→ **Task item**: Retype every one of the following lines without changing anything.

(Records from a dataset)

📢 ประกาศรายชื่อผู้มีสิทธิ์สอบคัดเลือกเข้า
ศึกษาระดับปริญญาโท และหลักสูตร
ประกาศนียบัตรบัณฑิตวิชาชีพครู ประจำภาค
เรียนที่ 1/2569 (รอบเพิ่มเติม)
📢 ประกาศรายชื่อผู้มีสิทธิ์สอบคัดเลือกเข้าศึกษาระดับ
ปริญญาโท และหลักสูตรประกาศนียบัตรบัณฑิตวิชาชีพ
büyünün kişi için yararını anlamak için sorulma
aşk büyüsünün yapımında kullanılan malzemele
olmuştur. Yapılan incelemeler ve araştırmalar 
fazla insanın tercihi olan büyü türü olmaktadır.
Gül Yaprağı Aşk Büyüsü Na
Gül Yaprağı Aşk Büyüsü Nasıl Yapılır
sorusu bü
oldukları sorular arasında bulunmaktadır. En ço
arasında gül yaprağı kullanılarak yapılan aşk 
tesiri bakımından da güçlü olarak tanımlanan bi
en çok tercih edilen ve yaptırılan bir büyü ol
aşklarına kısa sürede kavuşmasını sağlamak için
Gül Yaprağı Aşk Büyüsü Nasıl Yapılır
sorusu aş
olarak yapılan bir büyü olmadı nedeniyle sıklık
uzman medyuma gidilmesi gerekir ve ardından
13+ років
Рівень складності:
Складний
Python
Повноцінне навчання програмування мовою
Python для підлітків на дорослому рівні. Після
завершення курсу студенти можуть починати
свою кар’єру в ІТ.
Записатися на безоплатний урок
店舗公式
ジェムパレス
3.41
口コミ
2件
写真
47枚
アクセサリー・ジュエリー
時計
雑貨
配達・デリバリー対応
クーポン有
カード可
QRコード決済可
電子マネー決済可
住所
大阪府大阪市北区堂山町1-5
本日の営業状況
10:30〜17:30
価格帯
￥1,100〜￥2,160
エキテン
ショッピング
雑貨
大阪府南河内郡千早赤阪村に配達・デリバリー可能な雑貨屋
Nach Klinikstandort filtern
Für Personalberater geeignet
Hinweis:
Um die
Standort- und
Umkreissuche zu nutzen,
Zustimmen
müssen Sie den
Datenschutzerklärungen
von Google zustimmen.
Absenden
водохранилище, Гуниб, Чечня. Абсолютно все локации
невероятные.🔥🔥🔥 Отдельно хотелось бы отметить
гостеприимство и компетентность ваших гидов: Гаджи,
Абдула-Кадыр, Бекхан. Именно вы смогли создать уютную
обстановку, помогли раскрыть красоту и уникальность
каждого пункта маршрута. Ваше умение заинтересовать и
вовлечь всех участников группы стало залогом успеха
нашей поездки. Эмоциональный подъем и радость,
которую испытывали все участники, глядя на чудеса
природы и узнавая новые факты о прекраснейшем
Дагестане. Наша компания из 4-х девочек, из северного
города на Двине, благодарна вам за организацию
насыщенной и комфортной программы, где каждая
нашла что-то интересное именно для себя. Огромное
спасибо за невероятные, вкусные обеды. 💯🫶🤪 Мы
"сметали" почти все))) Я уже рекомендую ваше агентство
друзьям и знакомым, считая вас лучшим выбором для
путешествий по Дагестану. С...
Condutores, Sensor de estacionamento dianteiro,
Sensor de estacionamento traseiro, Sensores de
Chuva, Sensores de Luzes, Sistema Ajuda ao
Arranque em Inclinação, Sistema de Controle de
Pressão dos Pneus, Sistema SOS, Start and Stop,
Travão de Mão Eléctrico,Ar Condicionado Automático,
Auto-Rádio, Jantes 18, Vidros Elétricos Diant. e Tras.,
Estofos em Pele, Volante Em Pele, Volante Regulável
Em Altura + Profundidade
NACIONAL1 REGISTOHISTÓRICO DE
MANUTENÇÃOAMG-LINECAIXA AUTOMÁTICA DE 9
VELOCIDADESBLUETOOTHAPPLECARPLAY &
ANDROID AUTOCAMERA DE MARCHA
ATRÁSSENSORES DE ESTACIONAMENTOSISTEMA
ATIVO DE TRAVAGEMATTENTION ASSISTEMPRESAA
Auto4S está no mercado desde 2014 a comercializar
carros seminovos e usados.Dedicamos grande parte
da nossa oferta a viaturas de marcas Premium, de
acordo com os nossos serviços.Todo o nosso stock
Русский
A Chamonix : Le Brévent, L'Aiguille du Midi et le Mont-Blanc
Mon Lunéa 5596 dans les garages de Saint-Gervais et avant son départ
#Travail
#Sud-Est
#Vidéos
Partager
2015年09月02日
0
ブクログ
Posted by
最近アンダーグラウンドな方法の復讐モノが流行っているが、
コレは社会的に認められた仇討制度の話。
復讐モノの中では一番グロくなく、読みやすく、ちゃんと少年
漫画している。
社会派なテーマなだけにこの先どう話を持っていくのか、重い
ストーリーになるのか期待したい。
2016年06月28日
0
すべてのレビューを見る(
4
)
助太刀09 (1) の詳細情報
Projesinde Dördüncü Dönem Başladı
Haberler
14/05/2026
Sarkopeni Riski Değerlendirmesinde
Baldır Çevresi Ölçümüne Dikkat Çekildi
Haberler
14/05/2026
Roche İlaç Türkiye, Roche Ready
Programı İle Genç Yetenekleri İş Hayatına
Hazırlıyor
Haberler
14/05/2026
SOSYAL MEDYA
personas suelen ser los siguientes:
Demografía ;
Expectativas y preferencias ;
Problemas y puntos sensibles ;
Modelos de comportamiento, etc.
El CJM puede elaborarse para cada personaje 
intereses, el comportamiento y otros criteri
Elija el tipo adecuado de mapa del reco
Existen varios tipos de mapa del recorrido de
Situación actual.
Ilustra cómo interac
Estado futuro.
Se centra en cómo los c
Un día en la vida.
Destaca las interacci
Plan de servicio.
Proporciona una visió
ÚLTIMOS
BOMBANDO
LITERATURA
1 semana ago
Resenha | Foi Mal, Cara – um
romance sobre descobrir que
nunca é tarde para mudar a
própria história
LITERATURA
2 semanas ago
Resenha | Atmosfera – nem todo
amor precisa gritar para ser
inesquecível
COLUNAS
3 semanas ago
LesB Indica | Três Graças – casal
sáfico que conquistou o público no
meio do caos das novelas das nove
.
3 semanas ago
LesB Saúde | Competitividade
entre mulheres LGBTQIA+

→ **Exercise answer**:
📢 ประกาศรายชื่อผู้มีสิทธิ์สอบคัดเลือกเข้า
ศึกษาระดับปริญญาโท และหลักสูตร
ประกาศนียบัตรบัณฑิตวิชาชีพครู ประจำภาค
เรียนที่ 1/2569 (รอบเพิ่มเติม)
📢 ประกาศรายชื่อผู้มีสิทธิ์สอบคัดเลือกเข้าศึกษาระดับ
ปริญญาโท และหลักสูตรประกาศนียบัตรบัณฑิตวิชาชีพ
büyünün kişi için yararını anlamak için sorulma
aşk büyüsünün yapımında kullanılan malzemele
olmuştur. Yapılan incelemeler ve araştırmalar 
fazla insanın tercihi olan büyü türü olmaktadır.
Gül Yaprağı Aşk Büyüsü Na
Gül Yaprağı Aşk Büyüsü Nasıl Yapılır
sorusu bü
oldukları sorular arasında bulunmaktadır. En ço
arasında gül yaprağı kullanılarak yapılan aşk 
tesiri bakımından da güçlü olarak tanımlanan bi
en çok tercih edilen ve yaptırılan bir büyü ol
aşklarına kısa sürede kavuşmasını sağlamak için
Gül Yaprağı Aşk Büyüsü Nasıl Yapılır
sorusu aş
olarak yapılan bir büyü olmadı nedeniyle sıklık
uzman medyuma gidilmesi gerekir ve ardından
13+ років
Рівень складності:
Складний
Python
Повноцінне навчання програмування мовою
Python для підлітків на дорослому рівні. Після
завершення курсу студенти можуть починати
свою кар’єру в ІТ.
Записатися на безоплатний урок
店舗公式
ジェムパレス
3.41
口コミ
2件
写真
47枚
アクセサリー・ジュエリー
時計
雑貨
配達・デリバリー対応
クーポン有
カード可
QRコード決済可
電子マネー決済可
住所
大阪府大阪市北区堂山町1-5
本日の営業状況
10:30〜17:30
価格帯
￥1,100〜￥2,160
エキテン
ショッピング
雑貨
大阪府南河内郡千早赤阪村に配達・デリバリー可能な雑貨屋
Nach Klinikstandort filtern
Für Personalberater geeignet
Hinweis:
Um die
Standort- und
Umkreissuche zu nutzen,
Zustimmen
müssen Sie den
Datenschutzerklärungen
von Google zustimmen.
Absenden
водохранилище, Гуниб, Чечня. Абсолютно все локации
невероятные.🔥🔥🔥 Отдельно хотелось бы отметить
гостеприимство и компетентность ваших гидов: Гаджи,
Абдула-Кадыр, Бекхан. Именно вы смогли создать уютную
обстановку, помогли раскрыть красоту и уникальность
каждого пункта маршрута. Ваше умение заинтересовать и
вовлечь всех участников группы стало залогом успеха
нашей поездки. Эмоциональный подъем и радость,
которую испытывали все участники, глядя на чудеса
природы и узнавая новые факты о прекраснейшем
Дагестане. Наша компания из 4-х девочек, из северного
города на Двине, благодарна вам за организацию
насыщенной и комфортной программы, где каждая
нашла что-то интересное именно для себя. Огромное
спасибо за невероятные, вкусные обеды. 💯🫶🤪 Мы
"сметали" почти все))) Я уже рекомендую ваше агентство
друзьям и знакомым, считая вас лучшим выбором для
путешествий по Дагестану. С...
Condutores, Sensor de estacionamento dianteiro,
Sensor de estacionamento traseiro, Sensores de
Chuva, Sensores de Luzes, Sistema Ajuda ao
Arranque em Inclinação, Sistema de Controle de
Pressão dos Pneus, Sistema SOS, Start and Stop,
Travão de Mão Eléctrico,Ar Condicionado Automático,
Auto-Rádio, Jantes 18, Vidros Elétricos Diant. e Tras.,
Estofos em Pele, Volante Em Pele, Volante Regulável
Em Altura + Profundidade
NACIONAL1 REGISTOHISTÓRICO DE
MANUTENÇÃOAMG-LINECAIXA AUTOMÁTICA DE 9
VELOCIDADESBLUETOOTHAPPLECARPLAY &
ANDROID AUTOCAMERA DE MARCHA
ATRÁSSENSORES DE ESTACIONAMENTOSISTEMA
ATIVO DE TRAVAGEMATTENTION ASSISTEMPRESAA
Auto4S está no mercado desde 2014 a comercializar
carros seminovos e usados.Dedicamos grande parte
da nossa oferta a viaturas de marcas Premium, de
acordo com os nossos serviços.Todo o nosso stock
Русский
A Chamonix : Le Brévent, L'Aiguille du Midi et le Mont-Blanc
Mon Lunéa 5596 dans les garages de Saint-Gervais et avant son départ
#Travail
#Sud-Est
#Vidéos
Partager
2015年09月02日
0
ブクログ
Posted by
最近アンダーグラウンドな方法の復讐モノが流行っているが、
コレは社会的に認められた仇討制度の話。
復讐モノの中では一番グロくなく、読みやすく、ちゃんと少年
漫画している。
社会派なテーマなだけにこの先どう話を持っていくのか、重い
ストーリーになるのか期待したい。
2016年06月28日
0
すべてのレビューを見る(
4
)
助太刀09 (1) の詳細情報
Projesinde Dördüncü Dönem Başladı
Haberler
14/05/2026
Sarkopeni Riski Değerlendirmesinde
Baldır Çevresi Ölçümüne Dikkat Çekildi
Haberler
14/05/2026
Roche İlaç Türkiye, Roche Ready
Programı İle Genç Yetenekleri İş Hayatına
Hazırlıyor
Haberler
14/05/2026
SOSYAL MEDYA
personas suelen ser los siguientes:
Demografía ;
Expectativas y preferencias ;
Problemas y puntos sensibles ;
Modelos de comportamiento, etc.
El CJM puede elaborarse para cada personaje 
intereses, el comportamiento y otros criteri
Elija el tipo adecuado de mapa del reco
Existen varios tipos de mapa del recorrido de
Situación actual.
Ilustra cómo interac
Estado futuro.
Se centra en cómo los c
Un día en la vida.
Destaca las interacci
Plan de servicio.
Proporciona una visió
ÚLTIMOS
BOMBANDO
LITERATURA
1 semana ago
Resenha | Foi Mal, Cara – um
romance sobre descobrir que
nunca é tarde para mudar a
própria história
LITERATURA
2 semanas ago
Resenha | Atmosfera – nem todo
amor precisa gritar para ser
inesquecível
COLUNAS
3 semanas ago
LesB Indica | Três Graças – casal
sáfico que conquistou o público no
meio do caos das novelas das nove
.
3 semanas ago
LesB Saúde | Competitividade
entre mulheres LGBTQIA+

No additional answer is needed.